Warga Desa Masangan Kulon dan Jumput Rejo, Sidoarjo nekat bertaruh nyawa dengan menyeberang jalan tol untuk menjalankan rutinitas mereka di sawah.
Mujiono warga Buduran Gresik pada suarasurabaya.net menceritakan, sebelum dibangun tol pada 1984, hamparan sawah memanjang mulai Pondok Wage sampai Desa Jumput Rejo.
Selain itu juga ada beberapa tembusan jalan. Misalnya dari Jumput Rejo bisa tembus ke Kecamatan Buduran dan Sukodono, Masangan Kulon bisa tembus ke akses jalan Gedangan dan Sukodono, dan dari Sukolegok bisa tembus akses ke Aloha.
Namun sekarang sekitar 20 meter pematang sawah harus terpotong jalan tol sejak 1986. Sebanyak 15 persen pematang sawah ada di timur tol sedangkan 65 persennya ada di barat tol.

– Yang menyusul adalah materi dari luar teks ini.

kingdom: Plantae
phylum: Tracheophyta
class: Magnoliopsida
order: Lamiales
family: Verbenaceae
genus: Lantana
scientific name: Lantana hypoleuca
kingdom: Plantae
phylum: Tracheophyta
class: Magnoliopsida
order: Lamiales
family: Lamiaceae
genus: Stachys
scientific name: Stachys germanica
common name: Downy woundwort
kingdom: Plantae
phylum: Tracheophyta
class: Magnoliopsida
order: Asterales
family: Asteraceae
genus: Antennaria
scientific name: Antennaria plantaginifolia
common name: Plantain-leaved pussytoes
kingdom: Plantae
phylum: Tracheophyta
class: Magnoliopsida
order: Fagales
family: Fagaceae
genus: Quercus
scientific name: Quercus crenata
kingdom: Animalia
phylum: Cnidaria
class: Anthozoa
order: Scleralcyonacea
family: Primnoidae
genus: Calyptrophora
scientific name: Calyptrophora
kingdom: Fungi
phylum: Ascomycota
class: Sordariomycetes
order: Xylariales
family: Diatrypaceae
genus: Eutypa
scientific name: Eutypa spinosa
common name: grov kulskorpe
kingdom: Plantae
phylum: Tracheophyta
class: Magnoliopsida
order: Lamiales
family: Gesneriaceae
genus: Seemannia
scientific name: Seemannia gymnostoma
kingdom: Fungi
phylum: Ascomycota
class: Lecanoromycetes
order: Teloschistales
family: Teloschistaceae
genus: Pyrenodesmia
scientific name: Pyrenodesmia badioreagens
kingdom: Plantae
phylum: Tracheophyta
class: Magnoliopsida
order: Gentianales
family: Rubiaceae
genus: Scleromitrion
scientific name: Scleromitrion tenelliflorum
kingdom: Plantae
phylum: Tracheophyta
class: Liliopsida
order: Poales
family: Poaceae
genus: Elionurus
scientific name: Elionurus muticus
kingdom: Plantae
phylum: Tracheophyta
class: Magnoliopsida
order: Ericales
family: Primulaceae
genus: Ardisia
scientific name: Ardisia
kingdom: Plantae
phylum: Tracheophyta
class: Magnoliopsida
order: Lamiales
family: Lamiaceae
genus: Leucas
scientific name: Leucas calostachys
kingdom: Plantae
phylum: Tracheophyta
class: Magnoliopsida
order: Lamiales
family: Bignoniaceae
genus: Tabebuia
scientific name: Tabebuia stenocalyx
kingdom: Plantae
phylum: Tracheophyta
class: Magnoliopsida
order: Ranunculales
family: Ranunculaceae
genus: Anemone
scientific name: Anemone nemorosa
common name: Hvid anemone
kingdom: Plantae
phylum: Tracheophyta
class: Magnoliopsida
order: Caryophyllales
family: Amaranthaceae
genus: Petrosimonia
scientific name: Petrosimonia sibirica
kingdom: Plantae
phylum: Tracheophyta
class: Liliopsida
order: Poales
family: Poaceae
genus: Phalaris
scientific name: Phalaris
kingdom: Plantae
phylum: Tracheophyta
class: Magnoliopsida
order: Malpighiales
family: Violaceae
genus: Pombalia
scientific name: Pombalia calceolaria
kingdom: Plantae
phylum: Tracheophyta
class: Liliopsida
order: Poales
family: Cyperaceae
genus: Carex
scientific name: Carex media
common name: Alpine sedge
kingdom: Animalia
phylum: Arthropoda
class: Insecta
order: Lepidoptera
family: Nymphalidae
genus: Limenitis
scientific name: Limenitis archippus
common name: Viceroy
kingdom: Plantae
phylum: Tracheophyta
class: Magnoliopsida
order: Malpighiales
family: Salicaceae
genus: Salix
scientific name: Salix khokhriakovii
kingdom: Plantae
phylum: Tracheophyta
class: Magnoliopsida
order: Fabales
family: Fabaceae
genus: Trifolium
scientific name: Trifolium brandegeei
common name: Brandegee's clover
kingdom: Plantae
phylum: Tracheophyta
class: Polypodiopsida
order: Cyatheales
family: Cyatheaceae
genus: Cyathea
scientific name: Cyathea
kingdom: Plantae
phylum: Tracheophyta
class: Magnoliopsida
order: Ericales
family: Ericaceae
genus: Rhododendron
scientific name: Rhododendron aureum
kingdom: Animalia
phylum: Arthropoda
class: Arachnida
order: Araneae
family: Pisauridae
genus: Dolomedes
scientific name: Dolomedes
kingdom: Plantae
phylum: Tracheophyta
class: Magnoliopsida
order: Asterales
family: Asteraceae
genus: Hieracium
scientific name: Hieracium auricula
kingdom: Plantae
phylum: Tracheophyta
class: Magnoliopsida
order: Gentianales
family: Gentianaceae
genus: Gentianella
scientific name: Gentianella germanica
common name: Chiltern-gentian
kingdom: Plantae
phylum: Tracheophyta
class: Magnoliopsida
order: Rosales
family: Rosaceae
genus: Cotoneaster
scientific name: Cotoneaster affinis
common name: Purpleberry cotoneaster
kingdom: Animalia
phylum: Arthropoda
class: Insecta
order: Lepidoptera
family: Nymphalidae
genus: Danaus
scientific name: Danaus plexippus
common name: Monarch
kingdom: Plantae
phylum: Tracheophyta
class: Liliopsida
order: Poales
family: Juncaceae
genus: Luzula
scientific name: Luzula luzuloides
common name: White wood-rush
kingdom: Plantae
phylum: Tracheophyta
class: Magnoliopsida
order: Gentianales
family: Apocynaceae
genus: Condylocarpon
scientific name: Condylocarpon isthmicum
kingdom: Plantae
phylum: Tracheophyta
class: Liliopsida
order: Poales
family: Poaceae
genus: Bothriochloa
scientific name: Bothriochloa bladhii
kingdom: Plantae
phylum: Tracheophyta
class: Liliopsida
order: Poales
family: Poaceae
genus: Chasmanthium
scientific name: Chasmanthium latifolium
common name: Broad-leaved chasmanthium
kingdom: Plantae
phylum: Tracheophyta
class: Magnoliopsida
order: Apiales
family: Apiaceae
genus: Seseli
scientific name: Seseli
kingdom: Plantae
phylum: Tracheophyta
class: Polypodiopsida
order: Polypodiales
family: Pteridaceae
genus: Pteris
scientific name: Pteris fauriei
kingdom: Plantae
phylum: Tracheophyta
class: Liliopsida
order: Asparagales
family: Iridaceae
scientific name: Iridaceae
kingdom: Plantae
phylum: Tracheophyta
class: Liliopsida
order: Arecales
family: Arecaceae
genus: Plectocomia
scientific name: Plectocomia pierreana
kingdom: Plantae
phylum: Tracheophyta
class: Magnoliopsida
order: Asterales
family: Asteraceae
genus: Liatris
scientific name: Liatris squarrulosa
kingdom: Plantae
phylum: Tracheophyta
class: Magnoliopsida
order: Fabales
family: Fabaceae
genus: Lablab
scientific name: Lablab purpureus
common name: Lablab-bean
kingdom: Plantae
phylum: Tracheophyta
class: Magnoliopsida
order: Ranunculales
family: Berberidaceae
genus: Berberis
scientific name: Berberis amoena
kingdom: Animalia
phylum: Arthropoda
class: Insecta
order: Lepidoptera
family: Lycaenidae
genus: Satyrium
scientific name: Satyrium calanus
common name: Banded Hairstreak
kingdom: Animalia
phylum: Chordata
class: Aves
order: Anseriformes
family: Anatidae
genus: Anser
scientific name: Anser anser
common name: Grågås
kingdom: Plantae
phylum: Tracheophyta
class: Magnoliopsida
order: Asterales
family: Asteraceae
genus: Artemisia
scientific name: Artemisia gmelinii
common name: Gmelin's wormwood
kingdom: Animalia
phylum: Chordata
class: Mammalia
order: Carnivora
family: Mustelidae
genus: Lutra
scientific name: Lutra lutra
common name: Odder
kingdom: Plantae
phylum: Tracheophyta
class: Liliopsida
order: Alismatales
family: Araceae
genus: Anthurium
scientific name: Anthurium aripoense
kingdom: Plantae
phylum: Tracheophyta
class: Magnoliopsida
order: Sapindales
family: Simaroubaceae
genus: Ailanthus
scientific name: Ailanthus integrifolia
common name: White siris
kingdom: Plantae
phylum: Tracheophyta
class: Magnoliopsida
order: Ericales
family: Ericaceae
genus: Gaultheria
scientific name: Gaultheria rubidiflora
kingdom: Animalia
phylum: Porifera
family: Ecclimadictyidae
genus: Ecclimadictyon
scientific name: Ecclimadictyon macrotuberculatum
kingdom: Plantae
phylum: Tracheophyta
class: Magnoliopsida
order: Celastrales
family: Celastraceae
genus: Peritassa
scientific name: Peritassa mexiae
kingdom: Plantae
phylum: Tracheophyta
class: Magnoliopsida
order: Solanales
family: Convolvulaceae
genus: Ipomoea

Sehingga saat ini jarak antara desa yang dulunya dekat menjadi lebih jauh. Kata Mujiono, masyarakat yang ingin ke sawah harus berjalan sekitar 3,5-4 kilometer jika melewati jembatan penyeberangan. Namun jika memutar melewati jalan raya, warga harus berjalan sejauh 6-7 kilometer.
“Sungguh ini berat bagi warga karena jauh sekali. Jadi mereka berpikiran Ah gak popo nyeberang tol sing penting tolah toleh daripada mlaku adoh,” kata dia.
Mujiono mengaku, memang ada larangan untuk menyeberang di jalan tol. Tapi itulah beberapa alasan mengapa warga memilih nekat.
“Kalau bisa sih diberi saja rambu-rambu di lokasi Waspada banyak penyeberang jalan mendadak. Dan memang rutinitas penyeberang jalan di tol ini sudah terjadi sejak lama dan memang sering terjadi,” ujar dia. (dwi/ipg)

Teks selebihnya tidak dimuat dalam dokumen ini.